O silêncio respondeu por alguns segundos, pesado, quase desesperador.  

— Se não fizer o que estou mandando, vou ter que tirar você à força.  

— Está bem, está bem... — respondeu uma voz feminina, embargada, próxima ao soluço.  

Criiiaaakkk...  

O alçapão se abriu lentamente, revelando uma jovem mulher. O avental amarrotado e a sujeira nas mãos denunciavam sua função: provavelmente uma garçonete da taverna.  

Ela tremia dos pés à cabeça, ao ver Zhen, a tensão em seus olhos deu lugar a um vislumbre de esperança.  

Zhen ofereceu-lhe a mão com suavidade. Seu sorriso era acolhedor, quase paternal, contrastando com a força destrutiva que exibira segundos antes.  

— Permita-me ajudá-la. — Ele a ergueu com cuidado. — Agora, diga: o que aconteceu aqui?  

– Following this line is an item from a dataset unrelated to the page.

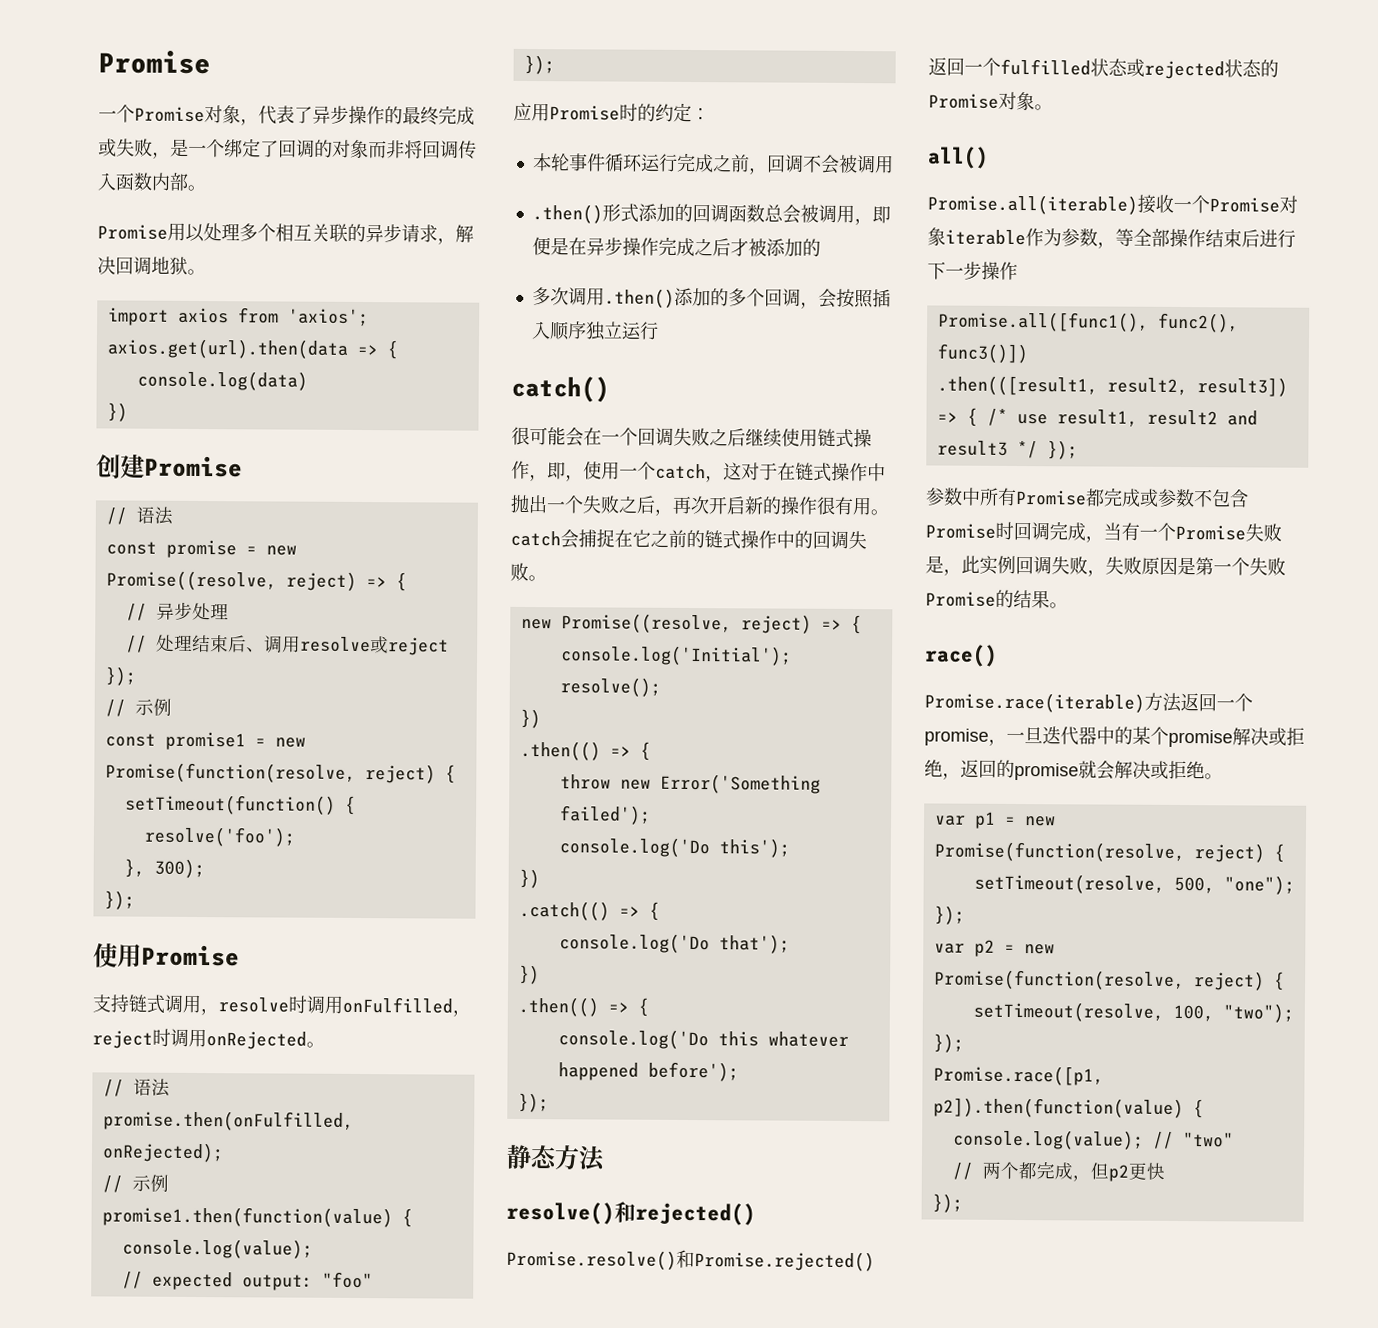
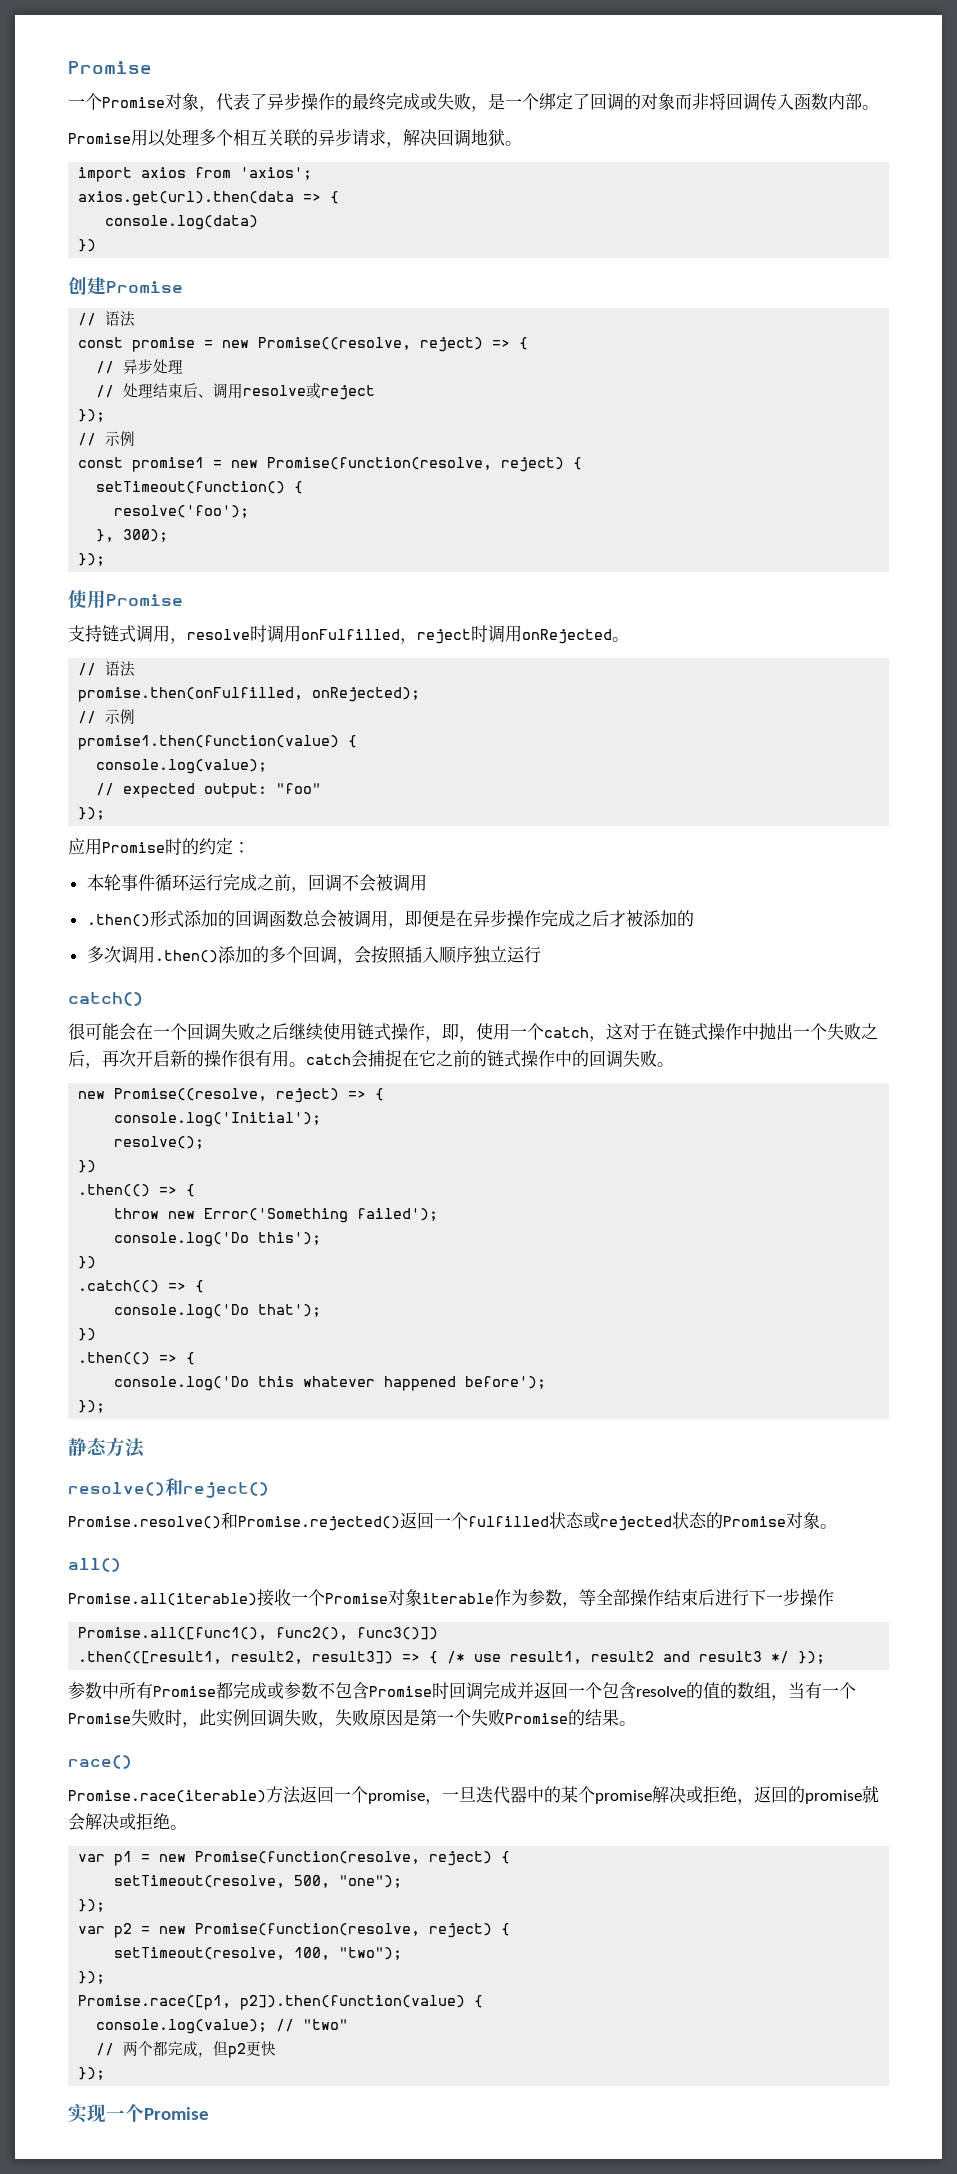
[635,1202,756,1226] rejected() -> [183,1482,269,1498] reject()
(1086, 531) none -> [517,1682,771,1699] 并返回一个包含resolve的值的数组
[925,555,944,574] 是 -> [165,1709,182,1726] 时
(963, 1203) none -> [68,2104,209,2123] // 实现一个Promise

A jovem o olhou com os olhos marejados. — Vocês... não estão com ele, estão?  

O tom de pavor na voz dela bastou para que Xin relaxasse. Não era inimiga.  

Mas, ainda assim, algo lhe incomodava. O jeito como a jovem olhava para Zhen, como se fosse um salvador enviado pelos deuses, a deixou desconfortável. Era admiração pura — algo que Xin evitava admitir, mas também começava a sentir.  

Observando-o ali, com os olhos dourados, a postura imponente e a aura de serenidade, Zhen parecia mais do que um monge. Parecia um herói em ascensão, um reflexo do homem que fora seu pai.  

E, talvez, pensou Xin em silêncio, o tempo dos sentimentos negativos entre eles estivesse, de fato, chegando ao fim.